Beschi does not generate any code to handle writing or reading from disk, pushing data across a network, or anything like that — it will turn a message into bytes and read that same message back from the bytes, but you are responsible for what you do with them otherwise.

With the given protocol, though, you could create a message in C# and write it to a file:

var msg = new AppMessages.Vector3Message();
msg.x = 1.0f;
msg.y = 4096.1234f;
msg.z = -42.56f;
var fs = new FileStream("./vec3.msg", FileMode.Create);
var bw = new BinaryWriter(fs);
msg.WriteBytes(bw, false);

And then read it back in Go:

dat, _ := os.Open("./vec3.msg")
defer dat.Close()
msg := AppMessages.Vector3MessageFromBytes(dat)
if msg.X == 1.0 && msg.Y == 4096.1234 && msg.Z < 0.0 {
	print("Ready to go!\n")
}

Or TypeScript:

const data = fs.readFileSync("./vec3.msg");
const dv = new DataView(new Uint8Array(data).buffer);
const msg = AppMessages.Vector3Message.fromBytes(dv, 0).val;
if (msg.y == Math.fround(4096.1234)) {
    console.log("Ready to... typescript?");
}

For the most part, Beschi tries to keep behavior and structures consistent across the languages, but there are a few points of difference outlined on the various language pages. Notice in the example above, for instance, that in TypeScript you have to make a call to Math.fround if you want to do a straight comparison of float values because of how the underlying JavaScript engine treats all numbers as double-width floats. (Doing equality comparisons on floats is usually a bad idea, but in this instance we want to check that they are actually bitwise identical.) Similarly, see how the data members are upper-cased in Go to match that language's export conventions, and the byte reading function is part of the namespace because Go doesn't have static functions for data types. The goal is to make working across languages feel seamless, but there are some differences that we adapt to as much as possible.
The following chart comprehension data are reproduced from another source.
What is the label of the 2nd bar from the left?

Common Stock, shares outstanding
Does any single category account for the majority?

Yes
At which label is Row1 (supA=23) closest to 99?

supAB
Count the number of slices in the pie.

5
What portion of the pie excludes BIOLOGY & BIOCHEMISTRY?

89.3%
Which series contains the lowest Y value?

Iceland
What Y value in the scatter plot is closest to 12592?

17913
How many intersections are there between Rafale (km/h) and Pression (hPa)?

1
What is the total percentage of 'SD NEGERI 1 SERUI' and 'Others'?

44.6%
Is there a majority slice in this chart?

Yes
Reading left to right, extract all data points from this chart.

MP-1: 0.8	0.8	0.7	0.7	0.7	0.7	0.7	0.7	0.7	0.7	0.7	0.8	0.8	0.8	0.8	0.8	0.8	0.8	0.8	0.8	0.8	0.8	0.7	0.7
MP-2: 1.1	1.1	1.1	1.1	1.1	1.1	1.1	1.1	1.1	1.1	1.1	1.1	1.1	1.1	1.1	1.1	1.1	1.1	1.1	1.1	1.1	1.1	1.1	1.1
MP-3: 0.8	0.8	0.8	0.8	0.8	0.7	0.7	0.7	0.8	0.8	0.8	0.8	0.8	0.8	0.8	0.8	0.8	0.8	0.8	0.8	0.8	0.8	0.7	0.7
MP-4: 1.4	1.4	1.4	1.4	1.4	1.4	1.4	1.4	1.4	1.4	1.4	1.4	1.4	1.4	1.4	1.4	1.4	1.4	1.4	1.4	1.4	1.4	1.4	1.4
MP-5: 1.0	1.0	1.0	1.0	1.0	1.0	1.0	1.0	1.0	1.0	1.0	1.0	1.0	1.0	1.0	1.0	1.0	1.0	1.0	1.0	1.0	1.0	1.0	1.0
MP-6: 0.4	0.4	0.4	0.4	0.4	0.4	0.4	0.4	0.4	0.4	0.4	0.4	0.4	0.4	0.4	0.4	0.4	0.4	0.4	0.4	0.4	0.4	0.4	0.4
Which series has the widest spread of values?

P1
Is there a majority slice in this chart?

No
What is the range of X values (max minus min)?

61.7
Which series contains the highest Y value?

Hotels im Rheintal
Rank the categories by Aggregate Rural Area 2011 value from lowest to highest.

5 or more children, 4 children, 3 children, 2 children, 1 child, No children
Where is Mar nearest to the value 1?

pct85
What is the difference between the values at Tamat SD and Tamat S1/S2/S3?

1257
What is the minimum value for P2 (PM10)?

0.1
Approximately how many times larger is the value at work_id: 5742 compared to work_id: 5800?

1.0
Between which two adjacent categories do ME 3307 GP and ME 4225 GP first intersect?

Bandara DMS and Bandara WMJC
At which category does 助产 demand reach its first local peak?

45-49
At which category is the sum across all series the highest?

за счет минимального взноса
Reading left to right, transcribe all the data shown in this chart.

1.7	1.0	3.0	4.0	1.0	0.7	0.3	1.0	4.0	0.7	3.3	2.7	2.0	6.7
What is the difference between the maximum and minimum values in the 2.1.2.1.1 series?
There are more extensive examples in the test harnesses.

Future

Beschi makes code that I use "in production" on personal projects. It could probably stand to be better optimized, there are probably edge cases and bugs, etc. But for the most part, this is mature enough that I stopped thinking of it as a project in itself and now it's just a tool that I use.

I will admit that part of me wants to make new writers, but that's not likely to get done until I have a specific project motivating it. If someone loves this system, though, and really wants to see a generator for Haskell or Lua or whatever, go for it. The existing writers should be decent starting points — they aren't terribly clever (no AST or interesting data structures), just iterating over the protocol and writing out serialization/deserialization code.

Beschi?

Constanzo Giuseppe Beschi was an Italian Jesuit who worked in southern India during the early 18th century. He was noted as a talented linguist, able to tie concepts from multiple languages into a single form. At the same time, he was adept at the Jesuit principle of "inculturation," where foreign concepts are adapted for a new culture and the foreigner attempting the adaptation also respectfully adopts habits and ways of proceeding from the host culture.